Toutefois, la suspicion reste de mise puisqu’on surveille, on contrôle. Il y a un bureau spécial de la colonie chargé de contrôler les adeptes du Prophète, c’est le bureau des affaires musulmanes. Cette phase d’accommodation va jusqu’à permettre à l’administration coloniale d’offrir à Ahmadou Bamba la Légion d’honneur car ses disciples ont apporté une contribution importante de 500 000 francs, lorsque le franc était en difficulté en 1926. Par conséquent, les marabouts répondent au besoin économique du pouvoir colonial et en retour, ce dernier offre des avantages tels que la construction de routes, des équipements hydrauliques, la reconnaissance sociale sous forme de décorations. Ainsi, on rehausse le pouvoir social, le pouvoir d’influence de certains marabouts dans le cadre de cette logique d’accommodation et de gentlemen’s agreement qui s’installe.
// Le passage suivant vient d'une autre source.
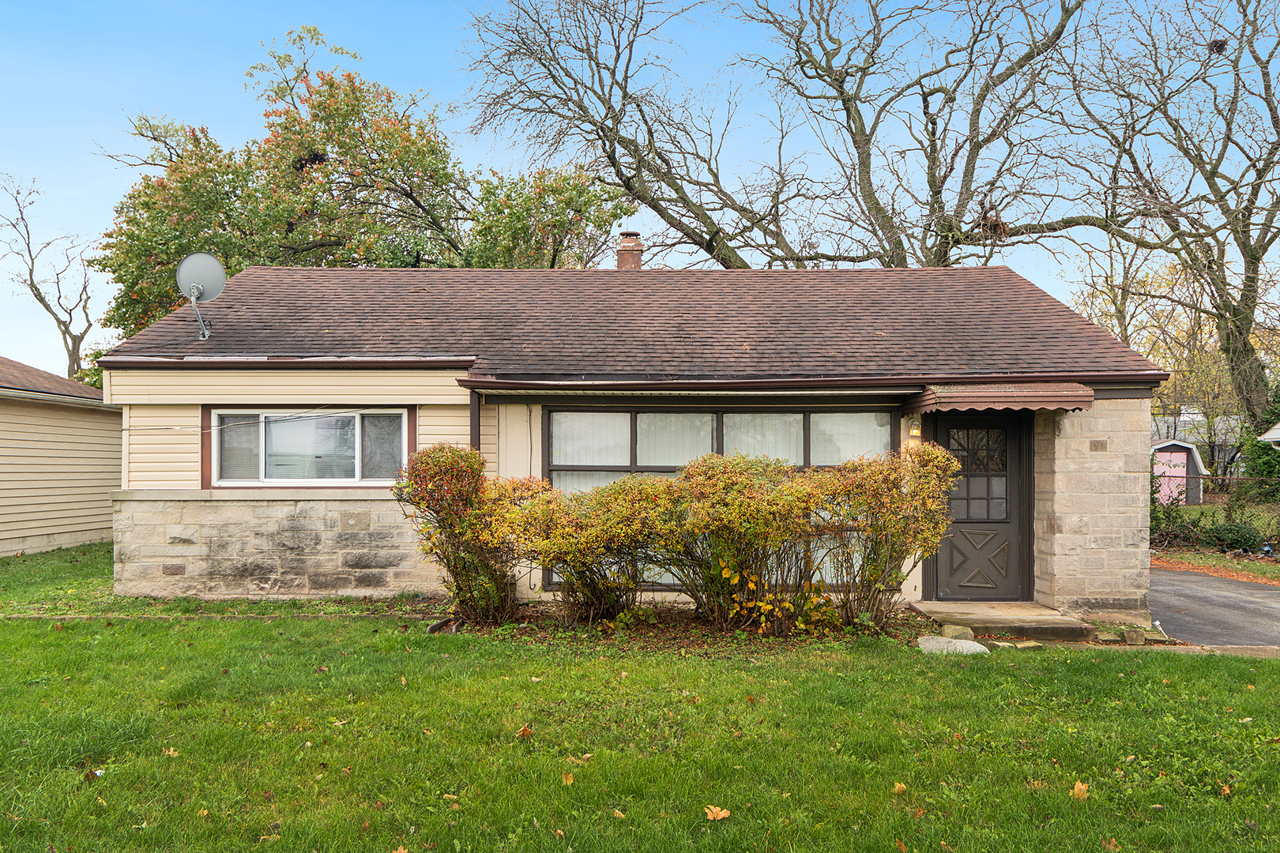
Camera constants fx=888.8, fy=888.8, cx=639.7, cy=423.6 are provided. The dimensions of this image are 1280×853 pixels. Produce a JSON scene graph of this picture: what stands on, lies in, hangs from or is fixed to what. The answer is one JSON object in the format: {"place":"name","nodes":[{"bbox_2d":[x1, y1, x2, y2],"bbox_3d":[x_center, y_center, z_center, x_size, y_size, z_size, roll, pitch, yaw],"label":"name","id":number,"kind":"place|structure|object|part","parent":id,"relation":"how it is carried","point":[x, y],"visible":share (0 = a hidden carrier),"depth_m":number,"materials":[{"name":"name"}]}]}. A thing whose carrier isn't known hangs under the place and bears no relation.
{"place":"outdoors","nodes":[
{"label":"outdoors","id":0,"kind":"place"},
{"bbox_2d":[0,357,118,556],"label":"neighboring house","id":1,"kind":"structure","parent":0,"point":[88,416],"depth_m":15.99,"materials":[{"name":"beige plastic"}]},
{"bbox_2d":[88,258,1170,623],"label":"house","id":2,"kind":"structure","parent":0,"point":[186,570],"depth_m":10.00,"materials":[{"name":"beige stone"}]},
{"bbox_2d":[176,252,227,341],"bbox_3d":[-5.144,-1.472,10.435,0.549,1.054,0.554,0,-1,-14],"label":"satellite dish","id":3,"kind":"object","parent":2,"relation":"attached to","point":[191,284],"visible":0.99,"depth_m":10.45,"materials":[{"name":"metal"}]},
{"bbox_2d":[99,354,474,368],"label":"gutter","id":4,"kind":"object","parent":2,"relation":"attached to","point":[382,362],"visible":0.89,"depth_m":9.75,"materials":[{"name":"brown metal"}]},
{"bbox_2d":[207,407,411,488],"bbox_3d":[-3.714,0.244,10.046,2.491,1.018,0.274,0,-1,1],"label":"window","id":5,"kind":"structure","parent":2,"relation":"in","point":[404,427],"depth_m":10.05,"materials":[{"name":"glass"}]},
{"bbox_2d":[469,389,481,452],"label":"downspout","id":6,"kind":"object","parent":2,"relation":"attached to","point":[474,427],"visible":0.34,"depth_m":9.74,"materials":[{"name":"metal"}]},
{"bbox_2d":[614,230,644,269],"bbox_3d":[-0.181,-2.539,14.879,0.505,1.298,0.509,0,-1,1],"label":"chimney","id":7,"kind":"object","parent":2,"relation":"on","point":[622,257],"visible":0.64,"depth_m":14.77,"materials":[{"name":"brick"}]},
{"bbox_2d":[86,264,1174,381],"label":"roof","id":8,"kind":"structure","parent":2,"relation":"on","point":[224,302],"depth_m":10.58,"materials":[{"name":"brown"}]},
{"bbox_2d":[540,402,897,590],"bbox_3d":[0.870,0.752,9.685,3.918,2.222,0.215,0,-1,1],"label":"large window","id":9,"kind":"structure","parent":2,"relation":"in","point":[559,414],"depth_m":9.67,"materials":[{"name":"glass"}]},
{"bbox_2d":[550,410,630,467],"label":"curtain","id":10,"kind":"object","parent":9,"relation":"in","point":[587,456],"visible":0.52,"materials":[{"name":"white fabric"}]},
{"bbox_2d":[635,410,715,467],"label":"curtain","id":11,"kind":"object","parent":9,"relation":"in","point":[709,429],"visible":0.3,"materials":[{"name":"white fabric"}]},
{"bbox_2d":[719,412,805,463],"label":"curtain","id":12,"kind":"object","parent":9,"relation":"in","point":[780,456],"visible":0.3,"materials":[{"name":"white fabric"}]},
{"bbox_2d":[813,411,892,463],"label":"curtain","id":13,"kind":"object","parent":9,"relation":"in","point":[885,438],"visible":0.35,"depth_m":9.97,"materials":[{"name":"white fabric"}]},
{"bbox_2d":[455,373,1159,394],"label":"gutter","id":14,"kind":"object","parent":2,"relation":"attached to","point":[782,382],"visible":0.95,"depth_m":9.08,"materials":[{"name":"metal"}]},
{"bbox_2d":[907,419,922,441],"bbox_3d":[2.894,0.048,9.407,0.134,0.250,0.238,0,-1,1],"label":"wall lamp","id":15,"kind":"object","parent":2,"relation":"attached to","point":[915,431],"visible":0.68,"depth_m":9.35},
{"bbox_2d":[924,410,1031,602],"bbox_3d":[3.740,0.965,9.850,1.243,2.171,0.158,0,-1,1],"label":"front door","id":16,"kind":"structure","parent":2,"relation":"in","point":[950,429],"depth_m":9.82,"materials":[{"name":"wood"}]},
{"label":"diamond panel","id":17,"kind":"part","parent":16,"relation":"part of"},
{"bbox_2d":[904,381,1093,414],"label":"awning","id":18,"kind":"object","parent":2,"relation":"attached to","point":[1023,394],"visible":0.97,"depth_m":8.91,"materials":[{"name":"brown metal"}]},
{"bbox_2d":[1088,439,1107,451],"bbox_3d":[4.786,0.241,9.296,0.201,0.147,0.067,0,-1,1],"label":"house number plaque","id":19,"kind":"object","parent":2,"relation":"attached to","point":[1101,446],"visible":0.95,"depth_m":9.28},
{"bbox_2d":[0,540,1279,852],"label":"lawn","id":20,"kind":"structure","parent":0,"point":[1093,668],"materials":[{"name":"green plant"}]},
{"bbox_2d":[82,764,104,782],"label":"fallen leaf","id":21,"kind":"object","parent":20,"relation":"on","point":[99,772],"visible":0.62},
{"bbox_2d":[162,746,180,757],"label":"fallen leaf","id":22,"kind":"object","parent":20,"relation":"on","point":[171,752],"visible":0.84,"depth_m":5.13,"materials":[{"name":"brown"}]},
{"bbox_2d":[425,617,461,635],"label":"downspout splash block","id":23,"kind":"object","parent":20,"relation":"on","point":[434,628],"visible":0.76,"depth_m":8.39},
{"bbox_2d":[515,724,533,738],"bbox_3d":[-0.704,1.861,5.426,0.127,0.067,0.135,0,-1,32],"label":"fallen leaf","id":24,"kind":"object","parent":20,"relation":"on","point":[525,730],"visible":0.96,"depth_m":5.40,"materials":[{"name":"brown plant"}]},
{"bbox_2d":[560,771,575,785],"bbox_3d":[-0.388,1.866,4.704,0.088,0.050,0.110,0,-1,1],"label":"fallen leaf","id":25,"kind":"object","parent":20,"relation":"on","point":[567,782],"visible":0.9,"depth_m":4.69,"materials":[{"name":"plant"}]},
{"bbox_2d":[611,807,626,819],"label":"fallen leaf","id":26,"kind":"object","parent":20,"relation":"on","point":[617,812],"visible":0.93,"depth_m":4.25,"materials":[{"name":"plant"}]},
{"bbox_2d":[433,602,938,651],"bbox_3d":[0.407,1.911,8.261,5.261,0.084,2.147,0,-1,1],"label":"garden bed","id":27,"kind":"object","parent":20,"relation":"on","point":[687,620],"visible":0.5,"depth_m":8.16,"materials":[{"name":"brown soil"}]},
{"bbox_2d":[395,442,521,626],"bbox_3d":[-1.730,1.060,8.666,1.376,1.768,1.369,0,-1,1],"label":"shrub","id":28,"kind":"object","parent":27,"relation":"on","point":[457,451],"visible":0.91,"depth_m":8.42,"materials":[{"name":"plant"}]},
{"bbox_2d":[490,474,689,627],"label":"shrub","id":29,"kind":"object","parent":27,"relation":"on","point":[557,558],"visible":0.91,"depth_m":8.18,"materials":[{"name":"plant"}]},
{"bbox_2d":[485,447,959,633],"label":"hedge","id":30,"kind":"object","parent":27,"relation":"on","point":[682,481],"visible":0.97,"depth_m":8.11,"materials":[{"name":"plant"}]},
{"bbox_2d":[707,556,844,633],"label":"yellow shrub","id":31,"kind":"object","parent":27,"relation":"on","point":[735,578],"visible":0.7,"depth_m":8.13,"materials":[{"name":"plant"}]},
{"bbox_2d":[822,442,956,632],"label":"shrub","id":32,"kind":"object","parent":27,"relation":"on","point":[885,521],"visible":0.9,"depth_m":8.15,"materials":[{"name":"plant"}]},
{"bbox_2d":[703,804,730,820],"bbox_3d":[0.362,1.843,4.244,0.137,0.042,0.143,-1,-1,40],"label":"fallen leaf","id":33,"kind":"object","parent":20,"relation":"on","point":[720,817],"visible":0.97,"depth_m":4.22,"materials":[{"name":"orange plant"}]},
{"bbox_2d":[892,781,907,793],"bbox_3d":[1.337,1.873,4.602,0.087,0.048,0.100,0,-1,16],"label":"fallen leaf","id":34,"kind":"object","parent":20,"relation":"on","point":[902,787],"visible":0.89,"depth_m":4.59,"materials":[{"name":"brown"}]},
{"bbox_2d":[915,636,989,656],"bbox_3d":[2.690,1.935,7.663,0.647,0.164,0.435,0,-1,30],"label":"rock","id":35,"kind":"object","parent":20,"relation":"on","point":[955,642],"visible":0.8,"depth_m":7.56,"materials":[{"name":"grey stone"}]},
{"bbox_2d":[939,624,975,640],"bbox_3d":[2.912,1.923,8.161,0.282,0.159,0.280,1,-1,-32],"label":"rock","id":36,"kind":"object","parent":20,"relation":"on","point":[955,630],"visible":0.77,"depth_m":8.07,"materials":[{"name":"stone"}]},
{"bbox_2d":[908,601,1095,643],"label":"concrete step","id":37,"kind":"structure","parent":20,"relation":"on","point":[960,613],"depth_m":8.87,"materials":[{"name":"beige concrete"}]},
{"bbox_2d":[1069,780,1089,800],"bbox_3d":[2.237,1.865,4.556,0.134,0.064,0.174,0,-1,23],"label":"fallen leaf","id":38,"kind":"object","parent":20,"relation":"on","point":[1080,787],"visible":0.9,"depth_m":4.53,"materials":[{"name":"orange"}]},
{"bbox_2d":[1101,837,1121,852],"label":"fallen leaf","id":39,"kind":"object","parent":20,"relation":"on","point":[1111,847],"visible":0.98,"depth_m":3.98,"materials":[{"name":"brown plant"}]},
{"bbox_2d":[1121,628,1144,644],"bbox_3d":[4.575,1.976,8.245,0.185,0.153,0.195,0,-1,1],"label":"rock","id":40,"kind":"object","parent":20,"relation":"on","point":[1128,638],"visible":0.97,"depth_m":8.18,"materials":[{"name":"grey stone"}]},
{"bbox_2d":[1027,640,1279,658],"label":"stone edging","id":41,"kind":"object","parent":20,"relation":"on","point":[1255,648],"visible":0.47,"depth_m":7.77,"materials":[{"name":"stone"}]},
{"bbox_2d":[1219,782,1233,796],"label":"fallen leaf","id":42,"kind":"object","parent":20,"relation":"on","point":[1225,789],"visible":0.79,"depth_m":4.62,"materials":[{"name":"brown plant"}]},
{"bbox_2d":[0,0,1279,373],"label":"sky","id":43,"kind":"structure","parent":0,"point":[409,26],"materials":[{"name":"blue"}]},
{"bbox_2d":[1149,437,1208,505],"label":"shed","id":44,"kind":"structure","parent":0,"point":[1183,456],"depth_m":30.34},
{"bbox_2d":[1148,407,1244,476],"label":"distant house","id":45,"kind":"structure","parent":0,"point":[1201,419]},
{"bbox_2d":[1148,567,1279,648],"label":"driveway","id":46,"kind":"structure","parent":0,"point":[1183,600],"materials":[{"name":"grey asphalt"}]},
{"bbox_2d":[1150,497,1279,585],"label":"lawn","id":47,"kind":"structure","parent":0,"point":[1193,558],"materials":[{"name":"green plant"}]},
{"bbox_2d":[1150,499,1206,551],"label":"shrub","id":48,"kind":"object","parent":47,"relation":"on","point":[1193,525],"visible":0.61,"depth_m":17.40,"materials":[{"name":"green plant"}]},
{"bbox_2d":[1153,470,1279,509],"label":"chain-link fence","id":49,"kind":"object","parent":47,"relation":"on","point":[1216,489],"visible":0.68,"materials":[{"name":"metal"}]},
{"bbox_2d":[1203,519,1264,552],"bbox_3d":[11.237,2.152,16.780,1.097,0.707,1.084,0,-1,1],"label":"shrub","id":50,"kind":"object","parent":47,"relation":"on","point":[1223,538],"visible":0.83,"depth_m":16.58,"materials":[{"name":"green plant"}]},
{"bbox_2d":[1239,386,1279,500],"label":"evergreen shrub","id":51,"kind":"object","parent":47,"relation":"on","point":[1261,449],"visible":0.7,"depth_m":21.61,"materials":[{"name":"green plant"}]},
{"bbox_2d":[1257,421,1279,445],"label":"neighboring house","id":52,"kind":"structure","parent":0,"point":[1270,436],"depth_m":19.49,"materials":[{"name":"white"}]},
{"label":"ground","id":53,"kind":"structure","parent":0},
{"bbox_2d":[0,171,94,377],"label":"bare tree","id":54,"kind":"object","parent":53,"relation":"on","point":[35,289],"visible":0.81,"depth_m":34.65,"materials":[{"name":"brown plant"}]},
{"bbox_2d":[92,18,633,341],"bbox_3d":[-6.829,-3.574,22.465,13.119,12.133,9.958,0,-1,1],"label":"tree","id":55,"kind":"object","parent":53,"relation":"on","point":[281,157],"visible":0.7,"depth_m":20.76,"materials":[{"name":"plant"}]},
{"bbox_2d":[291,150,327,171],"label":"bird nest","id":56,"kind":"object","parent":55,"relation":"hanging from","point":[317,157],"visible":0.51,"depth_m":20.04,"materials":[{"name":"black"}]},
{"bbox_2d":[445,0,1118,268],"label":"bare tree","id":57,"kind":"object","parent":53,"relation":"on","point":[630,178],"visible":0.88,"depth_m":20.78,"materials":[{"name":"plant"}]},
{"bbox_2d":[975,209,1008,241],"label":"bird nest","id":58,"kind":"object","parent":57,"relation":"hanging from","point":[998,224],"visible":0.5,"depth_m":18.37,"materials":[{"name":"brown wood"}]},
{"bbox_2d":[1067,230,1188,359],"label":"bare tree","id":59,"kind":"object","parent":53,"relation":"on","point":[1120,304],"visible":0.54,"depth_m":35.39,"materials":[{"name":"plant"}]},
{"bbox_2d":[1057,0,1279,434],"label":"bare tree","id":60,"kind":"object","parent":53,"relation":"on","point":[1246,304],"visible":0.97,"depth_m":23.01,"materials":[{"name":"brown plant"}]},
{"bbox_2d":[1208,37,1228,54],"bbox_3d":[11.551,-7.527,17.785,0.429,0.288,0.430,0,-1,1],"label":"bird nest","id":61,"kind":"object","parent":60,"relation":"in","point":[1221,46],"visible":0.62,"depth_m":17.71,"materials":[{"name":"brown"}]},
{"bbox_2d":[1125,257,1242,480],"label":"yellow tree","id":62,"kind":"object","parent":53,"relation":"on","point":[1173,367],"visible":0.59,"depth_m":36.93,"materials":[{"name":"plant"}]}
]}

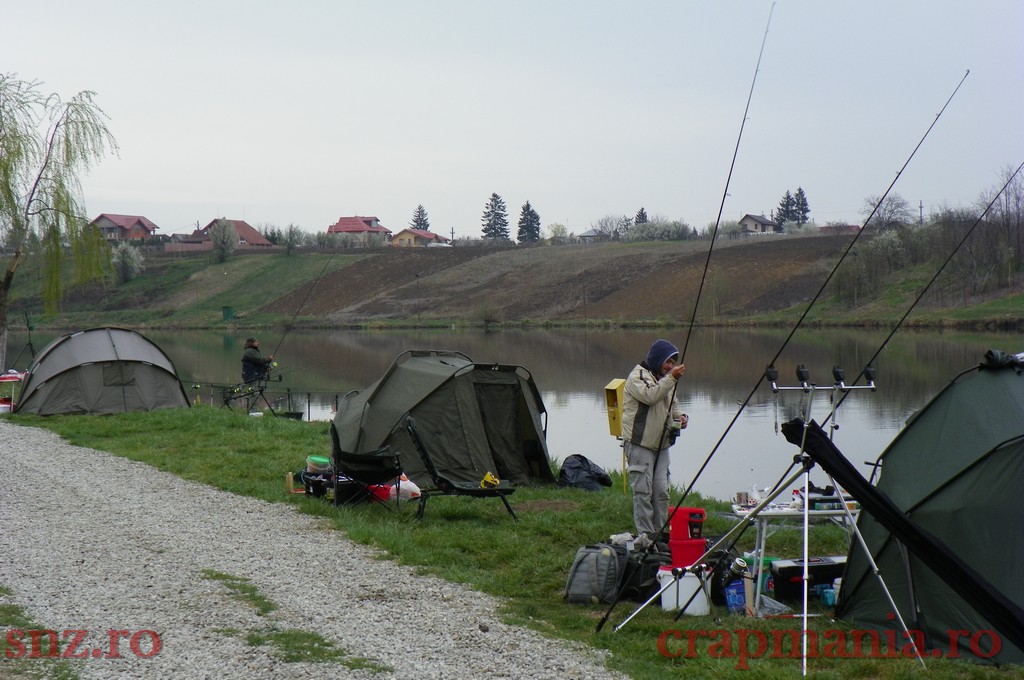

Le pouvoir colonial a donc intérêt à appuyer les marabouts et à consolider les confréries. Ce qui ne l’empêche pas d’influencer, autant qu’il le peut, les successions au sein de ces dernières pour que celles-ci leur soient toujours favorables. En même temps, la confrérie sait ce qu’elle peut tirer de l’appui du pouvoir colonial, à savoir les autorisations pour aller à La Mecque, les soutiens lors des cérémonies religieuses…

Tout cela se met en place ainsi que les hommes qui animent l’espace politique. Au Sénégal, très tôt, des partis politiques qui se forment se lancent dans la compétition politique. Et ces partis, à côté de l’accommodation qui se déroule avec le pouvoir colonial, ont besoin
des voix des électeurs, lesquels sont soumis aux marabouts. Ils vont donc s’inscrire dans la même logique que l’administration coloniale, de rapprochement avec les marabouts pour résoudre leurs problèmes, de faire avancer leurs revendications, d’assister à leurs cérémonies et, en retour, ils reçoivent un appui fort pendant les périodes d’élection.

C’est sur cette longue durée, qu’on comprend que les marabouts et les politiques se sont appris les uns les autres. Parfois même, certains marabouts, pour être mieux servis, s’engagent directement en politique. Cet aspect est le dernier développement de cette longue histoire des rapports entre le Marabout et le Prince au Sénégal.